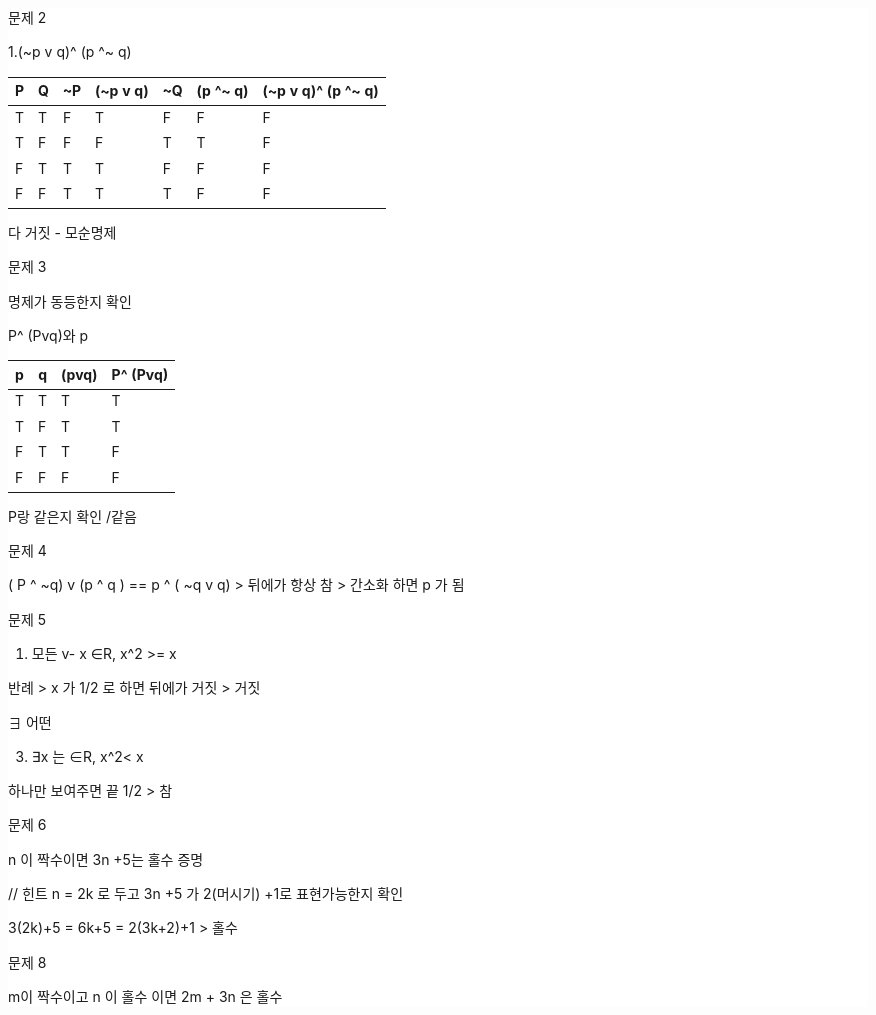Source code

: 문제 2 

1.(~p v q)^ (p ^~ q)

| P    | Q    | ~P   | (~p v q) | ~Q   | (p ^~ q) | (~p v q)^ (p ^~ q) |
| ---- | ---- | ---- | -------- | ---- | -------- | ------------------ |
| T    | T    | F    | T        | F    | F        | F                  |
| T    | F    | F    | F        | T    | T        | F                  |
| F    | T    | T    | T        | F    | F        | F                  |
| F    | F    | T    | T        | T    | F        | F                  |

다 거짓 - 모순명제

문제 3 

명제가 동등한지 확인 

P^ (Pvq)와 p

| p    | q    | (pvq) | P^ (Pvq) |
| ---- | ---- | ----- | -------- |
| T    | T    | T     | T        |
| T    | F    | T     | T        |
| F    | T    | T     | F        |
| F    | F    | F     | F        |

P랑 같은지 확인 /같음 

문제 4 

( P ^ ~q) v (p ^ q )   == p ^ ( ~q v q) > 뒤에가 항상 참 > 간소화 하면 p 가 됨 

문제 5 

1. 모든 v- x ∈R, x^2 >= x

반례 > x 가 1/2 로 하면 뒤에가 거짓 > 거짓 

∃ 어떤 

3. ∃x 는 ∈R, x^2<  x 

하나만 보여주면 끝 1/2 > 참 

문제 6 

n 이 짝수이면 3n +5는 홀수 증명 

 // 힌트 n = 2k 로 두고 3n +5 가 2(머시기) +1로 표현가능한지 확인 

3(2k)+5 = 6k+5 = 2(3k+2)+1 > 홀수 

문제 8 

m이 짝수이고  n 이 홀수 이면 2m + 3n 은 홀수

○ ○ ○ ○ ○ ○ ○

* PROBLEM *
Please reproduce, word for word, every line from the line with "P랑 같은지 확인 /같음" to the final line above, including both ends.

* RESPONSE TO THE TASK *
P랑 같은지 확인 /같음 

문제 4 

( P ^ ~q) v (p ^ q )   == p ^ ( ~q v q) > 뒤에가 항상 참 > 간소화 하면 p 가 됨 

문제 5 

1. 모든 v- x ∈R, x^2 >= x

반례 > x 가 1/2 로 하면 뒤에가 거짓 > 거짓 

∃ 어떤 

3. ∃x 는 ∈R, x^2<  x 

하나만 보여주면 끝 1/2 > 참 

문제 6 

n 이 짝수이면 3n +5는 홀수 증명 

 // 힌트 n = 2k 로 두고 3n +5 가 2(머시기) +1로 표현가능한지 확인 

3(2k)+5 = 6k+5 = 2(3k+2)+1 > 홀수 

문제 8 

m이 짝수이고  n 이 홀수 이면 2m + 3n 은 홀수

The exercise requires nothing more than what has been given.